- _Gösterilen metin_
1071 ve sonrasında Malazgirt Kürt-Türk ilişkilerinde bir köprü rolü görmüştür; şimdi Kürtleri yok etmenin sembolü haline getirilmiştir. Kürtler bu vesileyle AKP gerçeğini daha iyi görüyorlar. AKP’nin İslam’ı kullanarak neyi amaçladığı çok iyi anlaşılmıştır. Tayyip Erdoğan’da ümmet kavramı başka halkları eritmenin kılıfıdır. Halbuki ümmet farklı toplulukların kendi kimliği ve kültürüyle var olmasıdır. Hatta, ilk dönemlerde Mekke ve Medine çevresindeki Yahudiler ve farklı inançta tüm insanlar da ümmetin bir parçası olarak ifade ediliyordu. Tayyip Erdoğan ve Saray Gladiosu için ümmet özellikle Kürtleri eritmenin bir kılıfı haline getirilmiştir.

Türkiye’de kim kirli iş yapıyorsa, yaptığı kirli işlerin üstünü örtmek istiyorsa hemen Türk bayrağını sallar. Türk bayrağını salladın mı yaptığın kirli işler görünmez. Tayyip Erdoğan Malazgirt bayrağını sallayarak yaptığı tüm kirli işlerin üzerini örtmeyi ve milliyetçi çevrelerin desteğini almayı hedeflemiştir. Zaten şimdi de MHP’nin tabanını kendi tabanı haline getirme çalışması yürütmektedir. Bu aslında AKP’nin MHP’lileştiğinin de ifadesidir. Böyle olunca artık MHP’ye ihtiyaç kalmamıştır.

Bu süreçler özellikle Kürtler tarafından yakından izlenmektedir. Yeni soykırımcı iktidar ve devletin kanında AKP dolaşmaktadır. AKP sadece dincilikle yeni devletin hegemonik gücü olmayacağını görünce milliyetçiliği de bayrak yapmış ve Türkiye’nin yeni hegemonik gücü olmayı hedeflemiştir. Ancak böyle bir kimlik kazanmak Türkiye’de hegemonya kurmak için yetmiyor. Bu yeni kimliğin gereği Kürtlere savaş açılması ve iradelerinin kırılması gerekmektedir. Çünkü Kürtlerin yürüttüğü özgürlük ve demokrasi mücadelesi AKP’nin amacına ulaşmasını engellemektedir. Bu nedenle de Malazgirt’i yeni kimliğin sembolü yapmıştır. Herhalde Malazgirt’i maymuncuk olarak kullanıp, bazı kesimleri kendi yedeğine alarak amacına ulaşmayı hedeflemektedir.

- _Çıkarılan girdiler_
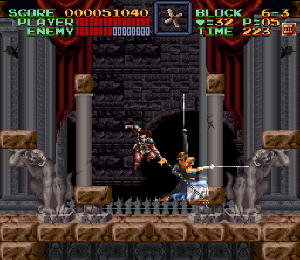
Where is `pedestal statue on left`? The image size is (300, 260). pedestal statue on left is located at coordinates (54, 215).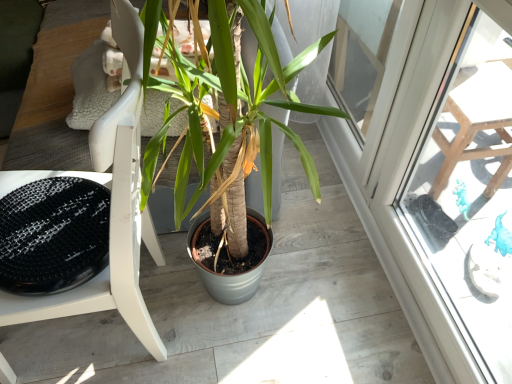
At what (x,y) coordinates should I click in order to perform the action: click on free point below white matte chair at center (from a real-world perspective). Please return your answer as a coordinate pair (x, y). This screenshot has height=384, width=512. Looking at the image, I should click on (112, 331).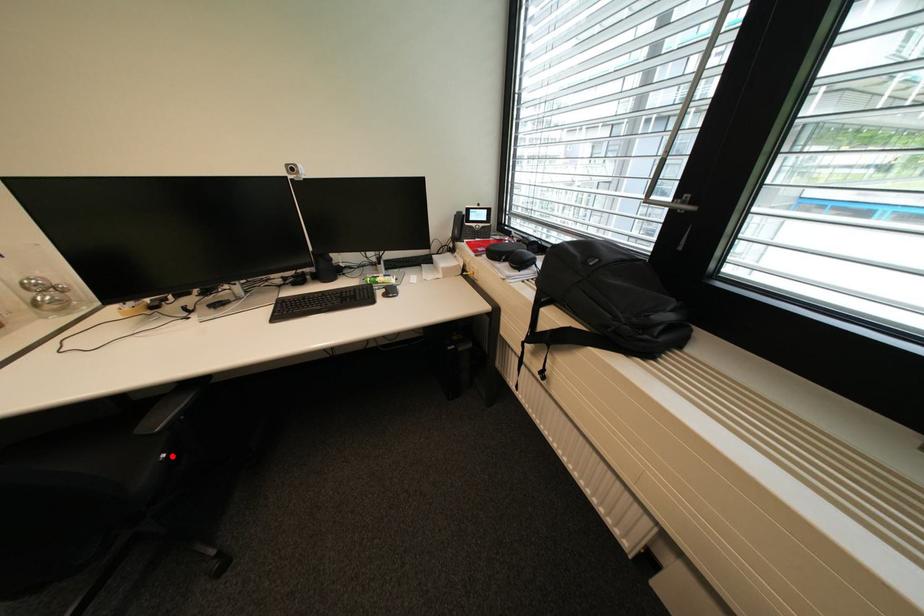
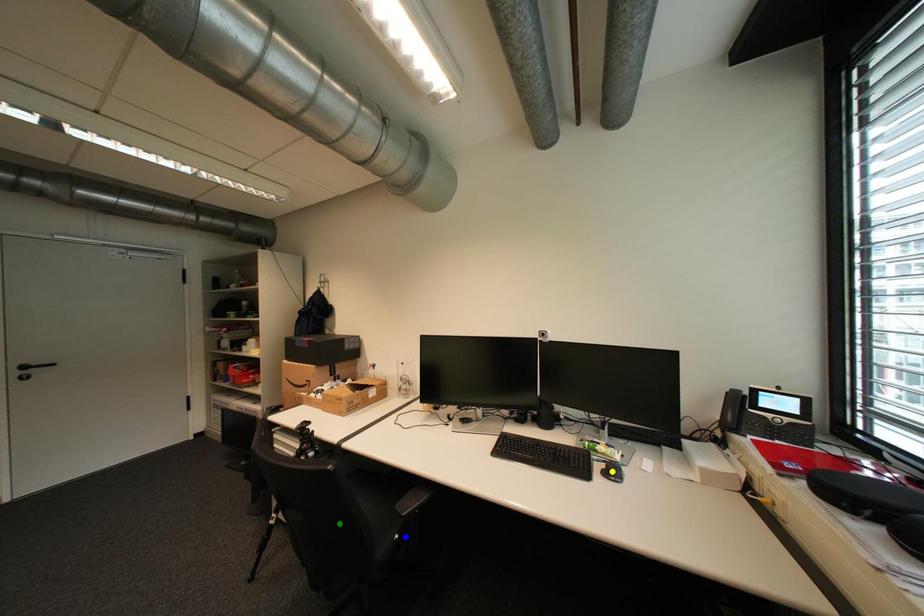
Question: I am providing you with two images of the same scene from different viewpoints. A red point is marked on the first image. You are given multiple points on the second image. Which point in image 2 represents the same 3d spot as the red point in image 1?

Choices:
 (A) blue point
 (B) yellow point
 (C) green point

Answer: (A)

- _Yapılacak iş_
(a) Gösterilen metne göre ilk dönemlerde Mekke ve Medine çevresinde kimler de ümmetin bir parçası olarak ifade ediliyordu?
(b) Metinde Tayyip Erdoğan'ın Malazgirt bayrağını sallayarak neyi hedeflediği söyleniyor?
(c) Metne göre AKP'nin amacına ulaşmasını ne engellemektedir?

- _Alıştırmanın çıktısı_
(a) Yahudiler ve farklı inançtaki tüm insanlar.
(b) Yaptığı tüm kirli işlerin üzerini örtmeyi ve milliyetçi çevrelerin desteğini almayı.
(c) Kürtlerin yürüttüğü özgürlük ve demokrasi mücadelesi.